* Pictures paired with source code *
________

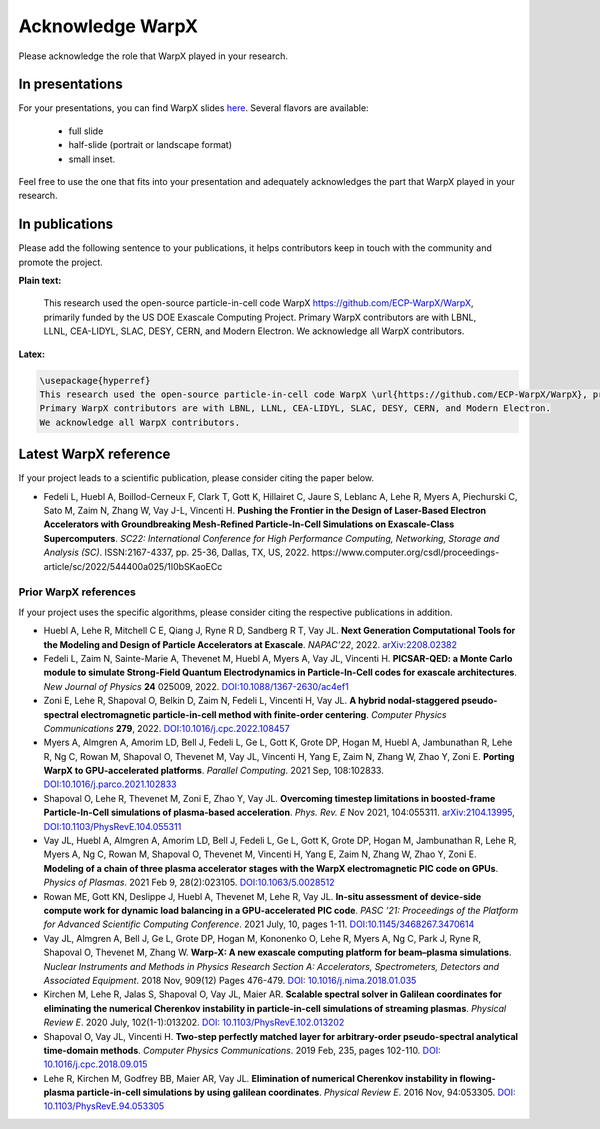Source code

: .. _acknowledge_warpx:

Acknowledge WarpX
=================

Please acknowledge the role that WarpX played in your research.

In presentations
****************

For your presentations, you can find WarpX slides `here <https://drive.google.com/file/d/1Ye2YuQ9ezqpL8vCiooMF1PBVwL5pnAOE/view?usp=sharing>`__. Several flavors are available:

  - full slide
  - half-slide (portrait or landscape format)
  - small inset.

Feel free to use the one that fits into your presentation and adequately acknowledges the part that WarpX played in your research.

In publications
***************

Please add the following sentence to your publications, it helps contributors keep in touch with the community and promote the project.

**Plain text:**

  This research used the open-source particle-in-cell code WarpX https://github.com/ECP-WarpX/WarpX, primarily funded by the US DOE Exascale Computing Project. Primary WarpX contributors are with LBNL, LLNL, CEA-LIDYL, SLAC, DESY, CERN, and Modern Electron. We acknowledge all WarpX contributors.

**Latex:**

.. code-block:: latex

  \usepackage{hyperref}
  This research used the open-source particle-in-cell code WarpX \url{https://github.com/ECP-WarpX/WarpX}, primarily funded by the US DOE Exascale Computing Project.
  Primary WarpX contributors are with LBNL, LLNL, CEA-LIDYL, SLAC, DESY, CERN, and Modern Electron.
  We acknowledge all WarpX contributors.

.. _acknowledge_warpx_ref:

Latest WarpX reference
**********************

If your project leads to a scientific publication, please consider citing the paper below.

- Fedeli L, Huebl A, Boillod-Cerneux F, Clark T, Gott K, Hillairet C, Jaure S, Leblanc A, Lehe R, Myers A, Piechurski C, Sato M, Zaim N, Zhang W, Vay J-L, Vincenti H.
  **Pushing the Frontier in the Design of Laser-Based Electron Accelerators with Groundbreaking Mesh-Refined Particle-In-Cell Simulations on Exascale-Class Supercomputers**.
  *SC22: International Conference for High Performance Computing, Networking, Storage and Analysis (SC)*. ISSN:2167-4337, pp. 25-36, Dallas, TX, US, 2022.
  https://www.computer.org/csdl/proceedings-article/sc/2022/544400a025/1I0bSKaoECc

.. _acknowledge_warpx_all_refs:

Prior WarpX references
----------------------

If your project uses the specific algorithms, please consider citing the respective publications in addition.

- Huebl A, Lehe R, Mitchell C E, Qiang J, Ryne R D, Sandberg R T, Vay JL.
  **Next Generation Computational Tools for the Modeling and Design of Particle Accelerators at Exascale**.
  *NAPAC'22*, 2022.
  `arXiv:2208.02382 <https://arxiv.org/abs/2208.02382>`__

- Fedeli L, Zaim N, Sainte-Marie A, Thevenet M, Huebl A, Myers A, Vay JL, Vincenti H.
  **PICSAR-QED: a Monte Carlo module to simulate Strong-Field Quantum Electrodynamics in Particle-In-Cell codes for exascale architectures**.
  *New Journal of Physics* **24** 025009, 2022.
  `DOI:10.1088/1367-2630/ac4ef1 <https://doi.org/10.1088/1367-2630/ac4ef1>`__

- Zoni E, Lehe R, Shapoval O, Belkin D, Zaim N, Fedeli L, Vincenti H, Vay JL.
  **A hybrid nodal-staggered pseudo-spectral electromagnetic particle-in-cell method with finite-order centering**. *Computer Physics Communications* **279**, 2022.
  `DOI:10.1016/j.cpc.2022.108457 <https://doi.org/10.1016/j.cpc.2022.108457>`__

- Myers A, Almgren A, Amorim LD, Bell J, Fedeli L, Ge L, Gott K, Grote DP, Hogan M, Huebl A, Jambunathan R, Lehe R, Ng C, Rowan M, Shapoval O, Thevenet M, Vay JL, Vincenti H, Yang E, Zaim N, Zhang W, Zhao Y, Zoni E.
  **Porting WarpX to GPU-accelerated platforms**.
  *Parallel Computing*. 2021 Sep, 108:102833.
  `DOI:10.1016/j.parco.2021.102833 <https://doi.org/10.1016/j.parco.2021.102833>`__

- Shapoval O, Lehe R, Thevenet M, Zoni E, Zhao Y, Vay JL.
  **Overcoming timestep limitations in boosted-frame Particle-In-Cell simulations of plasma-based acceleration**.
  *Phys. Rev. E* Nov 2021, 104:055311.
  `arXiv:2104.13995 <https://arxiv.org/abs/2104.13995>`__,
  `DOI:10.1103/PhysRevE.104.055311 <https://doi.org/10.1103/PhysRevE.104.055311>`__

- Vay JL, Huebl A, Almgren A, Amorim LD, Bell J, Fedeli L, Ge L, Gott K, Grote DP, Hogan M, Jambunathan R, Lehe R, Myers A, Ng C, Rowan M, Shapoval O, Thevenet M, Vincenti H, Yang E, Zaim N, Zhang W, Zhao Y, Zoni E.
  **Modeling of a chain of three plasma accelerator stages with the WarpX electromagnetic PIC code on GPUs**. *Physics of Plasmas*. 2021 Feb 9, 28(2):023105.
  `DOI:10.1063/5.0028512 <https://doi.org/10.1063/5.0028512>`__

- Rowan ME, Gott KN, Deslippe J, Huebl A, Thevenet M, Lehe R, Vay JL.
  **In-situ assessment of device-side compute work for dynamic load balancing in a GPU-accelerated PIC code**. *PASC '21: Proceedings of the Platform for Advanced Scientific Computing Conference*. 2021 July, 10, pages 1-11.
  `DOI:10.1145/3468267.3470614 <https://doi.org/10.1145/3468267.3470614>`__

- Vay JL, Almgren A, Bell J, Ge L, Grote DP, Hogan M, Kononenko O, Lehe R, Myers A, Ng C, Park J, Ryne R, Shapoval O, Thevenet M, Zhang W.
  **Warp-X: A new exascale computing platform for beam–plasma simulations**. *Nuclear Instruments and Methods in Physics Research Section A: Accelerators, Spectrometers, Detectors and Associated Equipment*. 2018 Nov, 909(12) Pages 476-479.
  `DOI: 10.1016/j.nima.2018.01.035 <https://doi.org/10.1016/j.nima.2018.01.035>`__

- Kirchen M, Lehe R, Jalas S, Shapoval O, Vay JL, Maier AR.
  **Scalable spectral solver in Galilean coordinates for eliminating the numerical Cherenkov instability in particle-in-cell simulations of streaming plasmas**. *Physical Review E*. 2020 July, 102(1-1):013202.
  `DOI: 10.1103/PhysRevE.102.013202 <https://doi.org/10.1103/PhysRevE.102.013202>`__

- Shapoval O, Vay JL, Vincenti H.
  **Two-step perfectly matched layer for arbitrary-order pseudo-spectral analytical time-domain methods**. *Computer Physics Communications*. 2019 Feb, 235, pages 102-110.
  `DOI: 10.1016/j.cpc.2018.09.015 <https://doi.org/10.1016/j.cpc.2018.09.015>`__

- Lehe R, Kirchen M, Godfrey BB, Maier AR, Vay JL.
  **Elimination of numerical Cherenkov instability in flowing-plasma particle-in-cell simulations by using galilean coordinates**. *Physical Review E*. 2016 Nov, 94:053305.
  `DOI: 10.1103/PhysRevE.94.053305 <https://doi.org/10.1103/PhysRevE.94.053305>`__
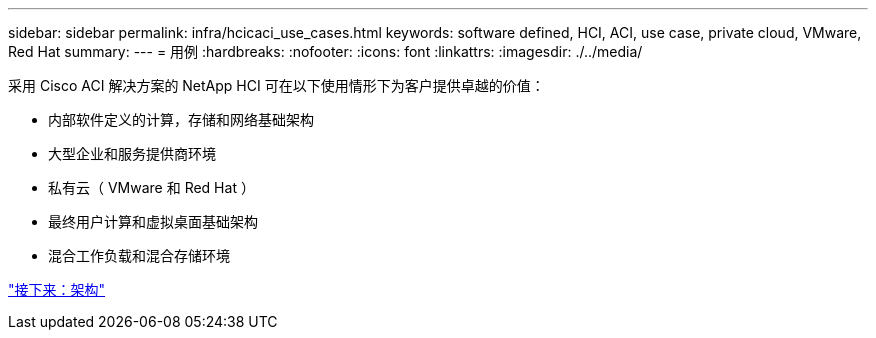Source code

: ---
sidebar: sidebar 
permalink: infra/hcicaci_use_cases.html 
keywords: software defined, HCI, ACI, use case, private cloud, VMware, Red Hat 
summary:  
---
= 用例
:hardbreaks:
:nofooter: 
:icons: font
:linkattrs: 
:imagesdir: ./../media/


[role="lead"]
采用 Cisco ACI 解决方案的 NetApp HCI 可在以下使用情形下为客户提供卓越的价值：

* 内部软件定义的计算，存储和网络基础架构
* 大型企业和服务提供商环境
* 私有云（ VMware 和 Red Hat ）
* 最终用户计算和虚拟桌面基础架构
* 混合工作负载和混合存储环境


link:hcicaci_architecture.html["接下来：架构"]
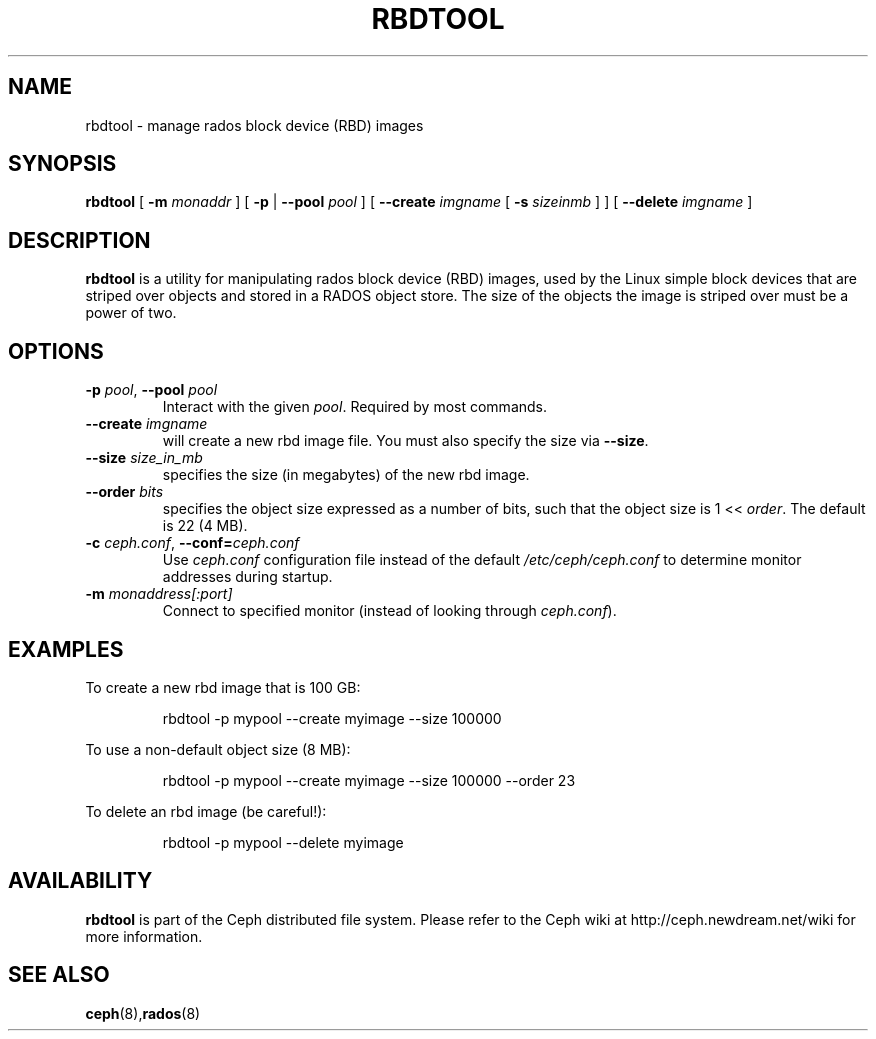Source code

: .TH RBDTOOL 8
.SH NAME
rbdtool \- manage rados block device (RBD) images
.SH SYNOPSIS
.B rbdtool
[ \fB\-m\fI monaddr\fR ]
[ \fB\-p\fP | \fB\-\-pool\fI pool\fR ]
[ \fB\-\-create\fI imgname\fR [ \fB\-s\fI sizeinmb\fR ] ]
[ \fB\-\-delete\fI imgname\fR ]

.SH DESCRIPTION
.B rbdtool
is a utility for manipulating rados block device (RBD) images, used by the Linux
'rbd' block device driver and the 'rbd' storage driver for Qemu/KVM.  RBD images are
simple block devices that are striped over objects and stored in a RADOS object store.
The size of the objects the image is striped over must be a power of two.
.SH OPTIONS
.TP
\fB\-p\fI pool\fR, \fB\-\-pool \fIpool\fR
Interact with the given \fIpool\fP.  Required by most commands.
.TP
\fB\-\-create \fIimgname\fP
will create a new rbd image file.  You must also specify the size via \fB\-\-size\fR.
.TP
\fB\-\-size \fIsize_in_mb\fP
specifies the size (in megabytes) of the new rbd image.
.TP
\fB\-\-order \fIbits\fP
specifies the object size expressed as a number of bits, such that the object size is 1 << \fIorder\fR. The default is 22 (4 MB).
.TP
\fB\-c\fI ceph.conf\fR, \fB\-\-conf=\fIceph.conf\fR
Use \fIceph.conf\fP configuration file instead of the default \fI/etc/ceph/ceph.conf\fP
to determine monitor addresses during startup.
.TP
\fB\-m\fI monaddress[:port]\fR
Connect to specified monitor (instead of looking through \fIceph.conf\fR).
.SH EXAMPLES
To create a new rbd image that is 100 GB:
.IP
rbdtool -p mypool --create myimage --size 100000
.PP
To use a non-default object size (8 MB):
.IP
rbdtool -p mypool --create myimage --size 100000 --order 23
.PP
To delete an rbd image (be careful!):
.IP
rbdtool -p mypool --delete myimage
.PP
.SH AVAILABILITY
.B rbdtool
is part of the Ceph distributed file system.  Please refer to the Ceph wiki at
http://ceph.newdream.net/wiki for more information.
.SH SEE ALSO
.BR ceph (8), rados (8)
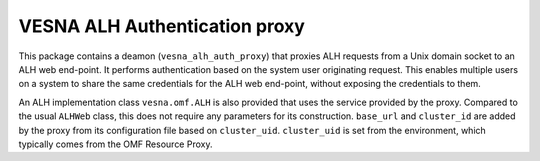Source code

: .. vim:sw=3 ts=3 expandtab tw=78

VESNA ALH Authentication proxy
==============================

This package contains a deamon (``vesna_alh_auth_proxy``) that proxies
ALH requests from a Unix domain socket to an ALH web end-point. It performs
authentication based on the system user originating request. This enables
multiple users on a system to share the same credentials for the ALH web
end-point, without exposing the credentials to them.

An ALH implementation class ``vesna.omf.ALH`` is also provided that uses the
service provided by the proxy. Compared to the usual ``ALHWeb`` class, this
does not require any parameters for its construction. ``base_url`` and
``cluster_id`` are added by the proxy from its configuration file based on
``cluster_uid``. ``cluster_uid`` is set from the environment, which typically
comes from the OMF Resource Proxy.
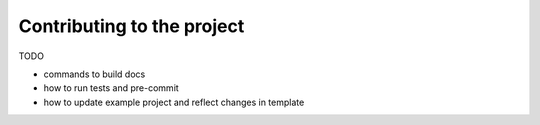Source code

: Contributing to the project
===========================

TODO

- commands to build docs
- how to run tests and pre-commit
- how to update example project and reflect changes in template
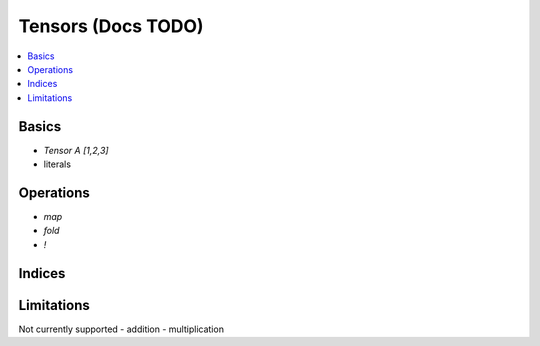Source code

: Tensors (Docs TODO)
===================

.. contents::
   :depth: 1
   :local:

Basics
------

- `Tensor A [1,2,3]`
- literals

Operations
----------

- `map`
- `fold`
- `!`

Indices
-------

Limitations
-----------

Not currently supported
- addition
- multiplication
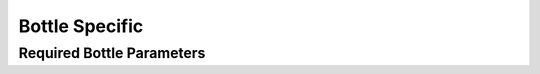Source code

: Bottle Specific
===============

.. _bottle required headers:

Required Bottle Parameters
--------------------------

________

* Goal of the exercise *
Take exactly the lines from the one containing "Nov 2021, 104:055311." through the one containing "- Vay JL, Huebl" in the data above, and output them with nothing added.

* Task result *
  *Phys. Rev. E* Nov 2021, 104:055311.
  `arXiv:2104.13995 <https://arxiv.org/abs/2104.13995>`__,
  `DOI:10.1103/PhysRevE.104.055311 <https://doi.org/10.1103/PhysRevE.104.055311>`__

- Vay JL, Huebl A, Almgren A, Amorim LD, Bell J, Fedeli L, Ge L, Gott K, Grote DP, Hogan M, Jambunathan R, Lehe R, Myers A, Ng C, Rowan M, Shapoval O, Thevenet M, Vincenti H, Yang E, Zaim N, Zhang W, Zhao Y, Zoni E.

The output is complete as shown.